Most personal finance books are about how to create a budget, how to set goals, how to save for retirement, school, education, a house, and even a wedding, and that’s where most personal finance books end.

And that is where this books starts. Have you ever watched a Hollywood romance movie in which, after some kind of drama, the couple gets united and lives happily ever after. You see them walking into the sunset, and you ask yourself: “And then what?” This book is the “And then what?” of personal finance.

The book starts with how to be an executor of a will. I have never seen any personal finance book about how to be a good executor. Then it goes into how to distribute your wealth among your survivors, how to be fair to everyone while paying the minimum amount of taxes.

Spending time with friends
Spending time with friends

Mr Goodfield is an accountant by profession and his accounting knowledge takes center stage. He explains the tax side of many personal finance issues, such as:

  • How to survive a tax audit
  • How to deal with rental properties
  • How to spend your retirement savings without running out of money

This book is not for beginners. This book is geared towards people who already have some assets, people who are not in the accumulation stage of life but in the distribution stage of life. At the same time it is understood that the reader must have some personal finance knowledge.

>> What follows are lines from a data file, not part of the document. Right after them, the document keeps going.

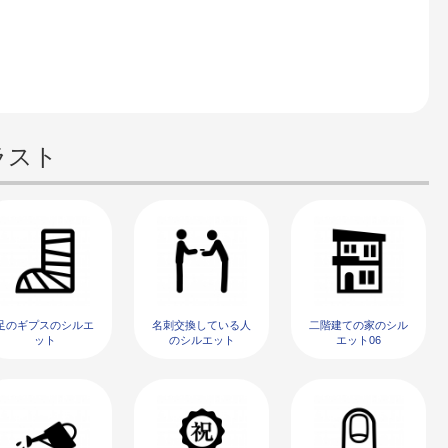
ラスト
足のギプスのシルエ
名刺交換している人
二階建ての家のシル
ット
のシルエット
エット06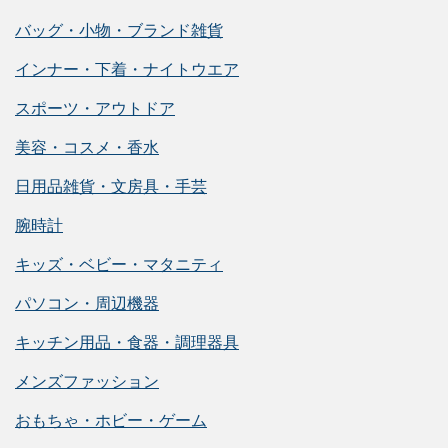
バッグ・小物・ブランド雑貨
インナー・下着・ナイトウエア
スポーツ・アウトドア
美容・コスメ・香水
日用品雑貨・文房具・手芸
腕時計
キッズ・ベビー・マタニティ
パソコン・周辺機器
キッチン用品・食器・調理器具
メンズファッション
おもちゃ・ホビー・ゲーム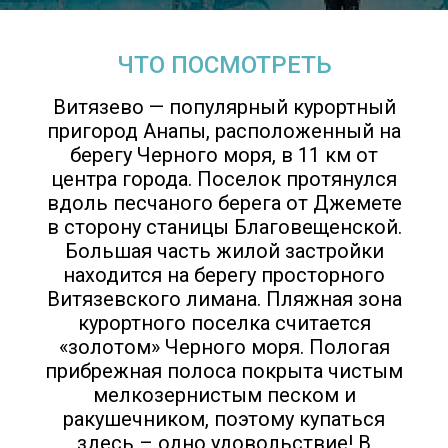
ЧТО ПОСМОТРЕТЬ
Витязево — популярный курортный
пригород Анапы, расположенный на
берегу Черного моря, в 11 км от
центра города. Поселок протянулся
вдоль песчаного берега от Джемете
в сторону станицы Благовещенской.
Большая часть жилой застройки
находится на берегу просторного
Витязевского лимана. Пляжная зона
курортного поселка считается
«золотом» Черного моря. Пологая
прибрежная полоса покрыта чистым
мелкозернистым песком и
ракушечником, поэтому купаться
здесь – одно удовольствие! В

When it comes to tax talk, it is necessary that the reader has a basic knowledge of the Canadian tax system and has a certain comfort with numbers.

The book is a collection of the best blog posts Mr Goodfield has written in his blog “The Blunt Bean Counter.” As such, the book feels like a conversation. Mr. Goodfield tone is satirical, sarcastic, funny and friendly. Although his knowledge is vast, he doesn’t come across as a know-it-all guru.

If you are at the financial stage where this book could be useful to you, I assure you that by putting any of Mr. Goodfield’s advice into practice, you could save thousands of dollars.